My machine has Geforce 940mx GDDR5 GPU.
I have installed all requirements to run GPU accelerated dlib (with GPU support):
CUDA 9.0 toolkit with all 3 patches updates from https://developer.nvidia.com/cuda-90-download-archive?target_os=Windows&target_arch=x86_64&target_version=10&target_type=exelocal
cuDNN 7.1.4
Then I executed all those below command after cloning dlib/davisKing repository on Github for compliling dlib with GPU support :
$ git clone https://github.com/davisking/dlib.git
$ cd dlib
$ mkdir build
$ cd build
$ cmake .. -DDLIB_USE_CUDA=1 -DUSE_AVX_INSTRUCTIONS=1
$ cmake --build .
$ cd ..
$ python setup.py install --yes USE_AVX_INSTRUCTIONS --yes DLIB_USE_CUDA
Now how could I possibly check/confirm if dlib(or other libraries depend on dlib like face_recognition of Adam Geitgey) is using GPU inside python shell/Anaconda(jupyter Notebook)?
In addition to the previous answer using command,
dlib.DLIB_USE_CUDA
There are some alternative ways to make sure if dlib is actually using your GPU.
Easiest way to check it is to check if dlib recognizes your GPU.
import dlib.cuda as cuda
print(cuda.get_num_devices())
If the number of devices is >= 1 then dlib can use your device.
Another useful trick is to run your dlib code and at the same time run
$ nvidia-smi
This should give you full GPU utilization information where you can se ethe total utilization together with memory usage of each process separately.

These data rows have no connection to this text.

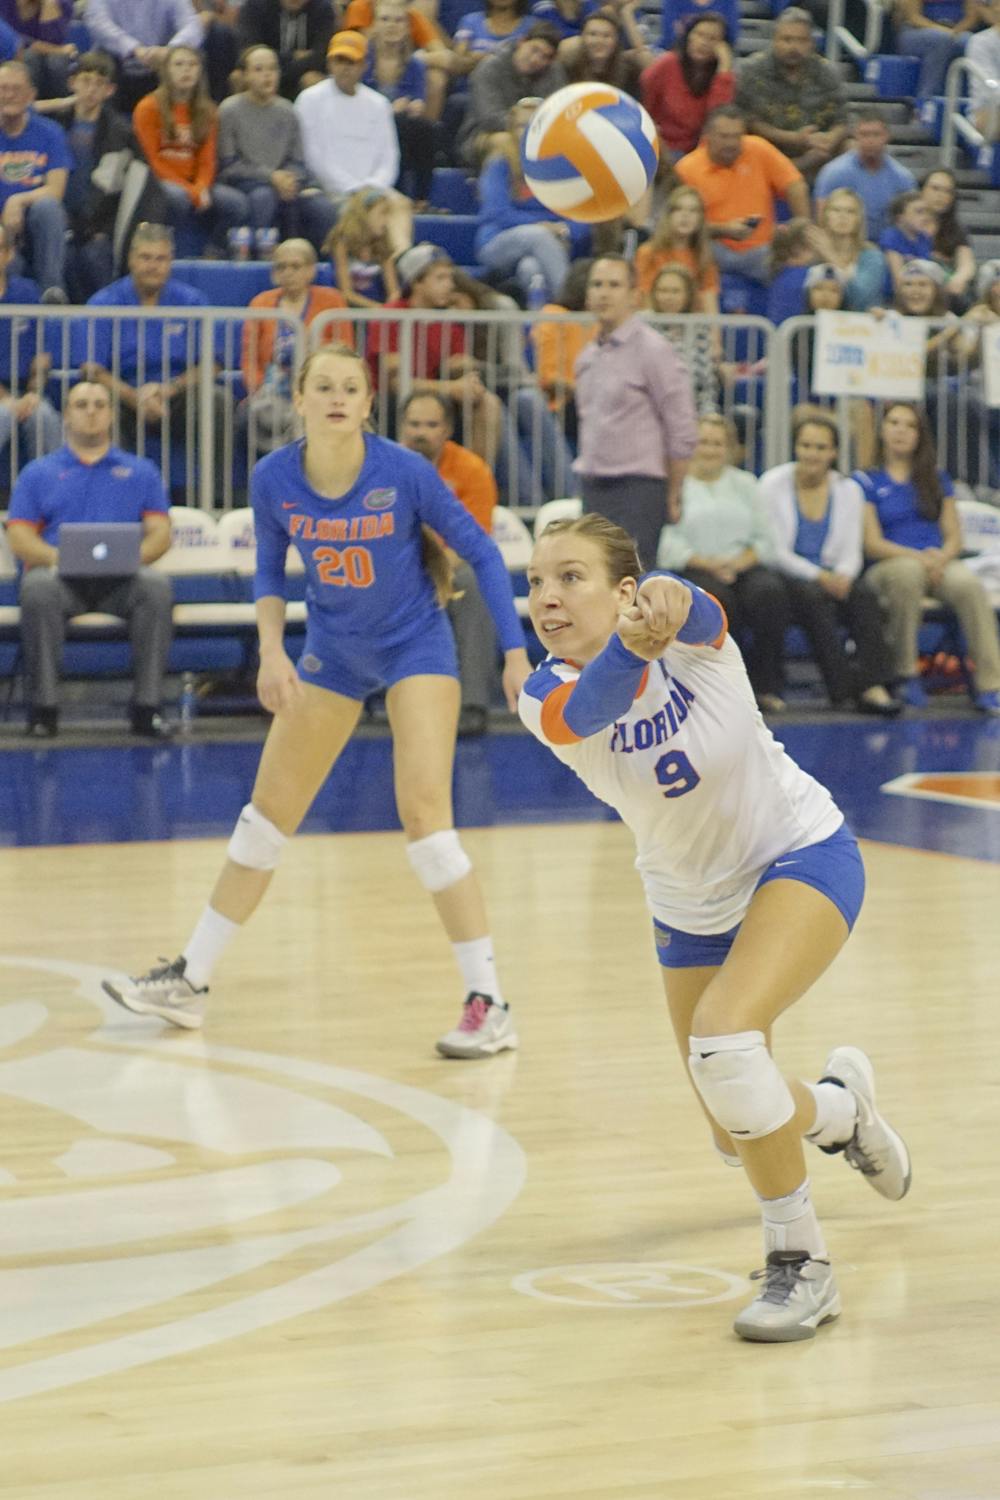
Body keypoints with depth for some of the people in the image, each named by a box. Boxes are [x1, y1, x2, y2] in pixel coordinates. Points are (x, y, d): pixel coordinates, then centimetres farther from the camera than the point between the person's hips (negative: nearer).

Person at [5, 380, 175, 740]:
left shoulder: (141, 471, 21)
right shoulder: (38, 473, 19)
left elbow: (160, 533, 11)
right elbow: (19, 538, 8)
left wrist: (135, 555, -12)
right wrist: (56, 556, -14)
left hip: (120, 580, 1)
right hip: (60, 575, -1)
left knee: (156, 585, -34)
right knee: (38, 588, -37)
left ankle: (147, 706, -31)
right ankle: (43, 707, -31)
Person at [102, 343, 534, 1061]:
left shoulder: (404, 472, -21)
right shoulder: (274, 478, -11)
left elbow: (481, 551, -11)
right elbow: (270, 570, 4)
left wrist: (517, 653, -14)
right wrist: (272, 649, -12)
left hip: (415, 647, -4)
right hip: (332, 653, 5)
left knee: (424, 816, -18)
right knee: (267, 814, 10)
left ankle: (490, 1005, -11)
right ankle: (190, 981, 21)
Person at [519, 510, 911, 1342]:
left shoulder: (692, 633, -24)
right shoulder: (547, 700, -20)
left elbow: (687, 609, -48)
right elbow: (592, 709, -44)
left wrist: (667, 602, -73)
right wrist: (628, 647, -66)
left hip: (803, 856, -5)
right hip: (690, 903, 5)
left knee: (723, 1043, -30)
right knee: (741, 1132, 11)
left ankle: (801, 1264, -11)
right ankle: (840, 1103, 48)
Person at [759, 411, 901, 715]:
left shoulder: (848, 490, 11)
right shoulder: (774, 484, 0)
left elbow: (851, 552, 7)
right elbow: (775, 551, -7)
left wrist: (843, 576, -17)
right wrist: (818, 576, -19)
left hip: (830, 577, 3)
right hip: (785, 576, -3)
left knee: (865, 595, -29)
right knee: (815, 597, -35)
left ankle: (874, 686, -38)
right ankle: (845, 686, -37)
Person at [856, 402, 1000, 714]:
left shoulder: (937, 479, 20)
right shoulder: (866, 481, 8)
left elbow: (955, 537, 13)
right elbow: (872, 544, -2)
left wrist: (940, 557, -10)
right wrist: (918, 557, -16)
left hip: (938, 563, 3)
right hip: (886, 568, -3)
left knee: (970, 585, -32)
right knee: (908, 572, -40)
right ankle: (905, 675, -30)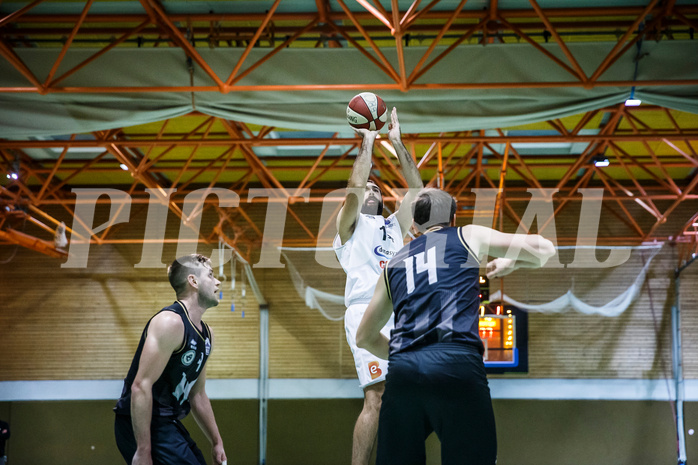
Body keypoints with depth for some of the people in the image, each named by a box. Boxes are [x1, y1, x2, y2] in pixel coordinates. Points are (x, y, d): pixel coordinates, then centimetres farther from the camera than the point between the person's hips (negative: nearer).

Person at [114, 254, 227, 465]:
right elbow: (141, 386, -23)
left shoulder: (206, 334, 14)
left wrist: (216, 442, 20)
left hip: (167, 424, 10)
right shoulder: (170, 322, -16)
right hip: (141, 426, -10)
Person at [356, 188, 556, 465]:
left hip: (401, 371, 4)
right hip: (456, 365, -4)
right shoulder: (467, 236, 18)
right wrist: (511, 263, 35)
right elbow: (544, 249, 16)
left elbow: (365, 338, 34)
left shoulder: (393, 265, 28)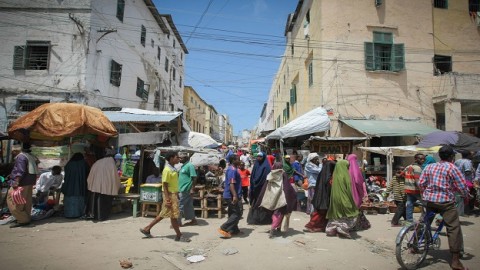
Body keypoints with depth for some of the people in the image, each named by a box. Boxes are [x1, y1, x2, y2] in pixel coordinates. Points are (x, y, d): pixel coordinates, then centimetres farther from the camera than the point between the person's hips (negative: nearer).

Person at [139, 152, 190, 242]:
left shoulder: (173, 169, 12)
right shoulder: (167, 170, -16)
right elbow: (165, 185, -18)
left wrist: (176, 195, 20)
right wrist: (167, 199, -21)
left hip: (174, 194, 10)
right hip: (170, 195, -10)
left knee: (163, 214, 15)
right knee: (174, 215, 1)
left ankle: (147, 229, 24)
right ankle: (179, 236, 12)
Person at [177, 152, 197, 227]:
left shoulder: (190, 165, -14)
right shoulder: (184, 166, 14)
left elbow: (194, 178, -18)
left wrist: (192, 189, -21)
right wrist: (179, 188, 22)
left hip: (185, 190, -9)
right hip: (182, 189, 9)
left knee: (180, 206, -4)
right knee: (188, 206, 14)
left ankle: (178, 222, 4)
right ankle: (193, 220, 22)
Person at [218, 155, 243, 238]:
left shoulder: (232, 169, 15)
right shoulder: (232, 170, -17)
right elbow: (231, 184, -25)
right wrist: (235, 196, -30)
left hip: (230, 196, 11)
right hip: (232, 196, -11)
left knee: (233, 213, 15)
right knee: (238, 213, -6)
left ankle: (234, 230, 22)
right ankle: (224, 228, -6)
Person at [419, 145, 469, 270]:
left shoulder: (429, 167, 10)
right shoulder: (452, 168, -5)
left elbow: (421, 183, 6)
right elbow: (463, 186, -5)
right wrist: (466, 195, 15)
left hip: (429, 200, 5)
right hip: (445, 201, -5)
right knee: (454, 229, 0)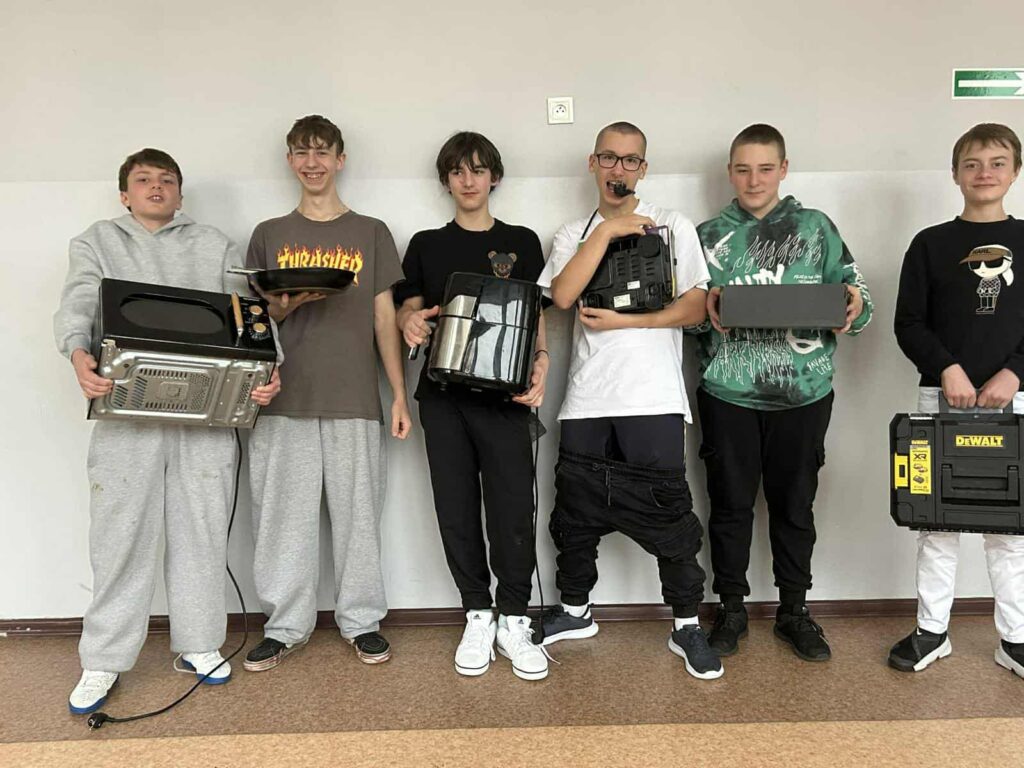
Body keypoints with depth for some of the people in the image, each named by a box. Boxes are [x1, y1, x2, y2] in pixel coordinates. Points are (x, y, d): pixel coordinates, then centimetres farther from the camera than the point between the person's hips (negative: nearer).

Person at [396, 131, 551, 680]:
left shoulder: (522, 242, 12)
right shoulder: (426, 245, 15)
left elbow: (536, 319, 9)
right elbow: (408, 308, 12)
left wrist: (540, 365, -10)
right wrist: (410, 320, -13)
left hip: (504, 393, -1)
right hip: (443, 394, 2)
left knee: (513, 508, -5)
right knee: (456, 510, 4)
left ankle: (514, 620, 10)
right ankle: (477, 617, 18)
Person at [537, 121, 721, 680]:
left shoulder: (673, 226, 6)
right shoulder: (574, 234, 13)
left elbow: (695, 307, -2)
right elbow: (562, 295, -7)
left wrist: (626, 321, -11)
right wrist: (607, 231, -9)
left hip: (653, 400, -3)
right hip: (586, 400, 3)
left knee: (668, 513, 0)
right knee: (576, 512, 12)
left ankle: (687, 626, 17)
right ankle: (574, 611, 32)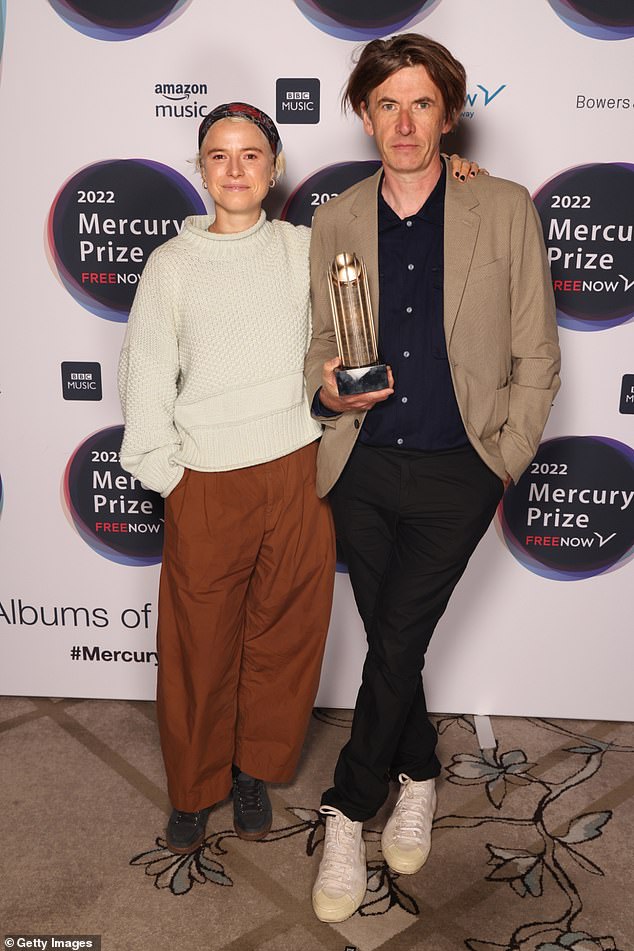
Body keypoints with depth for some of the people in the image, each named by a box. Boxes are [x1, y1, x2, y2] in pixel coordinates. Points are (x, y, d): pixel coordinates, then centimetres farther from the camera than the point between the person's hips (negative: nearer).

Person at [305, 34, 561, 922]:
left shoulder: (505, 210, -2)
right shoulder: (335, 221, 5)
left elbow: (537, 356, 1)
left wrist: (504, 463, -1)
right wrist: (326, 390, -10)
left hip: (456, 473, -2)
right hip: (362, 466, 3)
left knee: (395, 645, -2)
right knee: (391, 643, 14)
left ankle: (349, 810, 20)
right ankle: (418, 777, 39)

+-----------------------------------------------------------------------------+
| NVIDIA-SMI 410.48 Driver Version: 410.48 |
|-------------------------------+----------------------+----------------------+
| GPU Name Persistence-M| Bus-Id Disp.A | Volatile Uncorr. ECC |
| Fan Temp Perf Pwr:Usage/Cap| Memory-Usage | GPU-Util Compute M. |
|===============================+======================+======================|
| 0 GeForce GTX 1070 Off | 00000000:01:00.0 On | N/A |
| 0% 52C P2 36W / 151W | 763MiB / 8117MiB | 5% Default |
+-------------------------------+----------------------+----------------------+
+-----------------------------------------------------------------------------+
| Processes: GPU Memory |
| GPU PID Type Process name Usage |
|=============================================================================|
| 0 1042 G /usr/lib/xorg/Xorg 18MiB |
| 0 1073 G /usr/bin/gnome-shell 51MiB |
| 0 1428 G /usr/lib/xorg/Xorg 167MiB |
| 0 1558 G /usr/bin/gnome-shell 102MiB |
| 0 2113 G ...-token=24AA922604256065B682BE6D9A74C3E1 33MiB |
| 0 3878 C python 385MiB |
+-----------------------------------------------------------------------------+
In some cases the Processes box might say something like "processes are not supported", this does not mean your GPU cannot run code but it does not just support this kind of logging.